# Problem:
Render every line of text read from the records below as a numbered list, one item per line, leaving out blank lines. Leave the pictures out of the answer.

+++ Dataset content +++

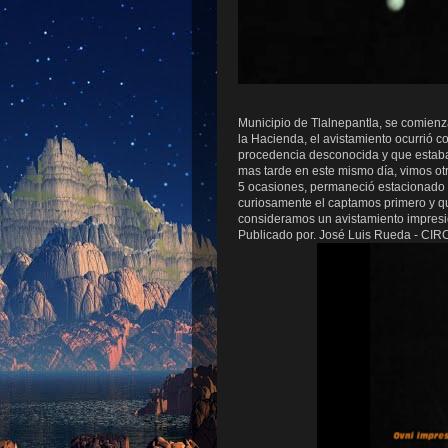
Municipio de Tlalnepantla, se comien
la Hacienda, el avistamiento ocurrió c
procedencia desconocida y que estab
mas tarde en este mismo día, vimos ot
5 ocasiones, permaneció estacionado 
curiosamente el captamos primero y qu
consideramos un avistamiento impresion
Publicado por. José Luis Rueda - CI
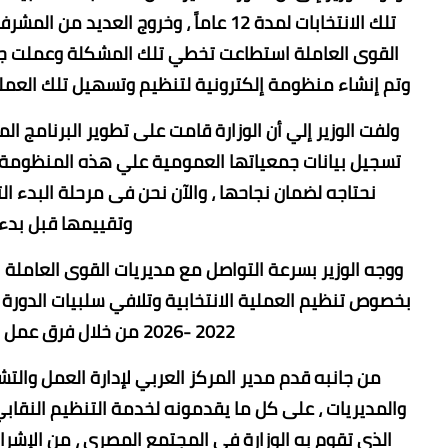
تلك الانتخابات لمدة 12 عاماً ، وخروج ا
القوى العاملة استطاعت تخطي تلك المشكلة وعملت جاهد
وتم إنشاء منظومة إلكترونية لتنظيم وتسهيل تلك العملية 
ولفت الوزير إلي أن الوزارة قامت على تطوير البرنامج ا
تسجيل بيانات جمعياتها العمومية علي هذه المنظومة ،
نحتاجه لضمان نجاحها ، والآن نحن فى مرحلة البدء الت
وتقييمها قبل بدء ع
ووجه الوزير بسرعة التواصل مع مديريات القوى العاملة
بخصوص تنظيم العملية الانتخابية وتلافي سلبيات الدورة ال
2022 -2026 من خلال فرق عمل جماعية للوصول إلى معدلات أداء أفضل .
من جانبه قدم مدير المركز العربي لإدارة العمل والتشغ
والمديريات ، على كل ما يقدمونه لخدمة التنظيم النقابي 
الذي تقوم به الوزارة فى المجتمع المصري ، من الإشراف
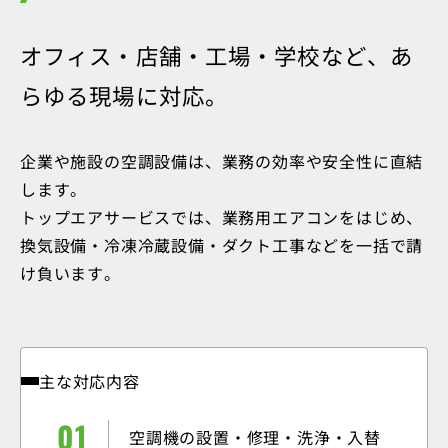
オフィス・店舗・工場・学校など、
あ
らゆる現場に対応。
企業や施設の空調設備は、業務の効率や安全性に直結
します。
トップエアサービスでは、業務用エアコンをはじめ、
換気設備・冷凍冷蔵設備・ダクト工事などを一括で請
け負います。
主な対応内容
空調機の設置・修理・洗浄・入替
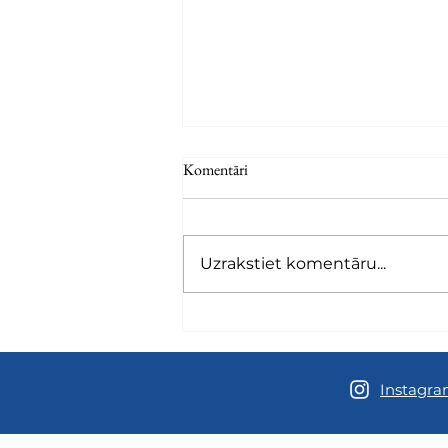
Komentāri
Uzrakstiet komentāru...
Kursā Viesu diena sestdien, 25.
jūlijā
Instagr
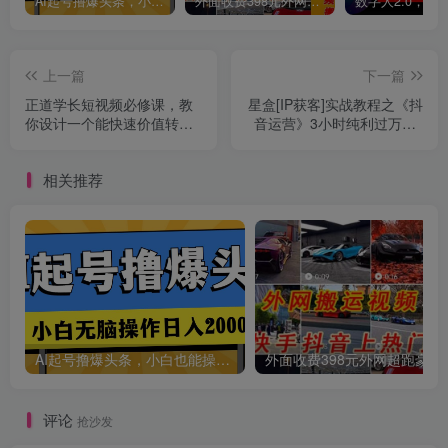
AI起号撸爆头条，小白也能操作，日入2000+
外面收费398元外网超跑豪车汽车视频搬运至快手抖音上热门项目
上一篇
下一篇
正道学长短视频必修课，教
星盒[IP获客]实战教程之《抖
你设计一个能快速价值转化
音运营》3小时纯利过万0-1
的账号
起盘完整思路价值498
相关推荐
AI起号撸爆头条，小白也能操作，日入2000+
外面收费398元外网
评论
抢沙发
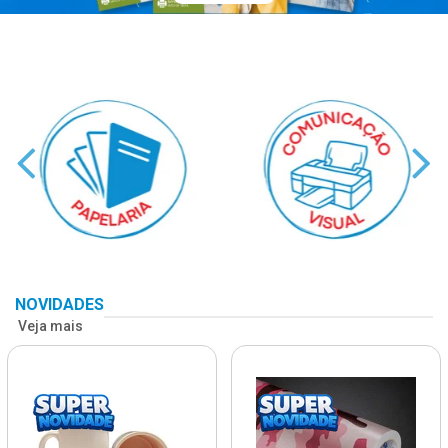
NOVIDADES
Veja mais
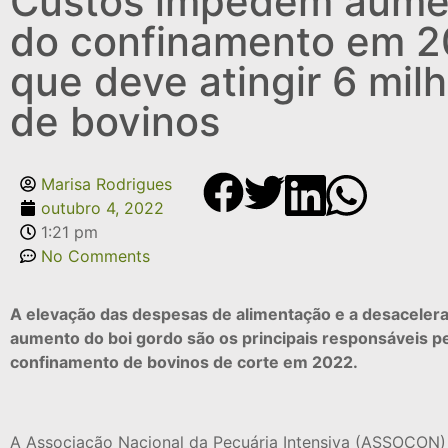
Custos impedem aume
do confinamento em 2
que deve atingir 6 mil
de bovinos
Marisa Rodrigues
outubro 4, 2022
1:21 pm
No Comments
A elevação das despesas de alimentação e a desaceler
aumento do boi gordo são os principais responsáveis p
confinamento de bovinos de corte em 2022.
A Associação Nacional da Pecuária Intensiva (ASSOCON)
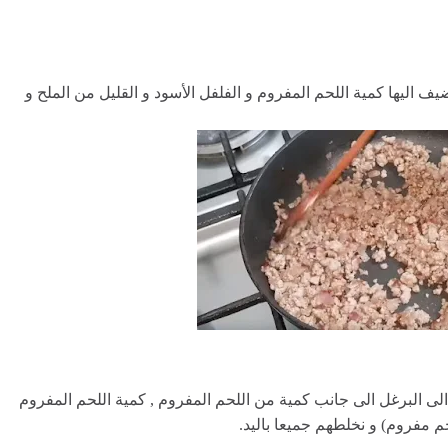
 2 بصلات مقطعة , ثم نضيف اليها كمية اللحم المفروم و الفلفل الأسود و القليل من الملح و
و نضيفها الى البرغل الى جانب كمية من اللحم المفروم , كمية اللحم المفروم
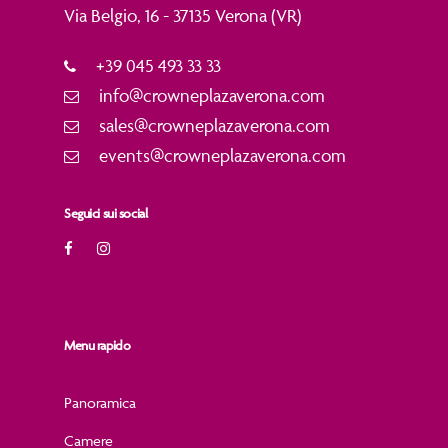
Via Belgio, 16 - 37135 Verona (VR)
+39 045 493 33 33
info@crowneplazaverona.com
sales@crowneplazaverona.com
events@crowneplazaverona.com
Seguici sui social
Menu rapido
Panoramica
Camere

+++

# Output below:
1. Municipio de Tlalnepantla, se comien
2. la Hacienda, el avistamiento ocurrió c
3. procedencia desconocida y que estab
4. mas tarde en este mismo día, vimos ot
5. 5 ocasiones, permaneció estacionado 
6. curiosamente el captamos primero y qu
7. consideramos un avistamiento impresion
8. Publicado por. José Luis Rueda - CI
9. تلك الانتخابات لمدة 12 عاماً ، وخروج ا
10. القوى العاملة استطاعت تخطي تلك المشكلة وعملت جاهد
11. وتم إنشاء منظومة إلكترونية لتنظيم وتسهيل تلك العملية 
12. ولفت الوزير إلي أن الوزارة قامت على تطوير البرنامج ا
13. تسجيل بيانات جمعياتها العمومية علي هذه المنظومة ،
14. نحتاجه لضمان نجاحها ، والآن نحن فى مرحلة البدء الت
15. وتقييمها قبل بدء ع
16. ووجه الوزير بسرعة التواصل مع مديريات القوى العاملة
17. بخصوص تنظيم العملية الانتخابية وتلافي سلبيات الدورة ال
18. 2022 -2026 من خلال فرق عمل جماعية للوصول إلى معدلات أداء أفضل .
19. من جانبه قدم مدير المركز العربي لإدارة العمل والتشغ
20. والمديريات ، على كل ما يقدمونه لخدمة التنظيم النقابي 
21. الذي تقوم به الوزارة فى المجتمع المصري ، من الإشراف
22. オフィス・店舗・工場・学校など、
23. あ
24. らゆる現場に対応。
25. 企業や施設の空調設備は、業務の効率や安全性に直結
26. します。
27. トップエアサービスでは、業務用エアコンをはじめ、
28. 換気設備・冷凍冷蔵設備・ダクト工事などを一括で請
29. け負います。
30. 主な対応内容
31. 空調機の設置・修理・洗浄・入替
32. Komentāri
33. Uzrakstiet komentāru...
34. Kursā Viesu diena sestdien, 25.
35. jūlijā
36. Instagr
37. AI起号撸爆头条，小白也能操作，日入2000+
38. 外面收费398元外网超跑豪车汽车视频搬运至快手抖音上热门项目
39. 上一篇
40. 下一篇
41. 正道学长短视频必修课，教
42. 星盒[IP获客]实战教程之《抖
43. 你设计一个能快速价值转化
44. 音运营》3小时纯利过万0-1
45. 的账号
46. 起盘完整思路价值498
47. 相关推荐
48. AI起号撸爆头条，小白也能操作，日入2000+
49. 外面收费398元外网
50. 评论
51. 抢沙发
52. NOVIDADES
53. Veja mais
54. Custos impedem aume
55. do confinamento em 2
56. que deve atingir 6 mil
57. de bovinos
58. Marisa Rodrigues
59. outubro 4, 2022
60. 1:21 pm
61. No Comments
62. A elevação das despesas de alimentação e a desaceler
63. aumento do boi gordo são os principais responsáveis p
64. confinamento de bovinos de corte em 2022.
65. A Associação Nacional da Pecuária Intensiva (ASSOCON)
66.  2 بصلات مقطعة , ثم نضيف اليها كمية اللحم المفروم و الفلفل الأسود و القليل من الملح و
67. و نضيفها الى البرغل الى جانب كمية من اللحم المفروم , كمية اللحم المفروم
68. Via Belgio, 16 - 37135 Verona (VR)
69. +39 045 493 33 33
70. info@crowneplazaverona.com
71. sales@crowneplazaverona.com
72. events@crowneplazaverona.com
73. Seguici sui social
74. Menu rapido
75. Panoramica
76. Camere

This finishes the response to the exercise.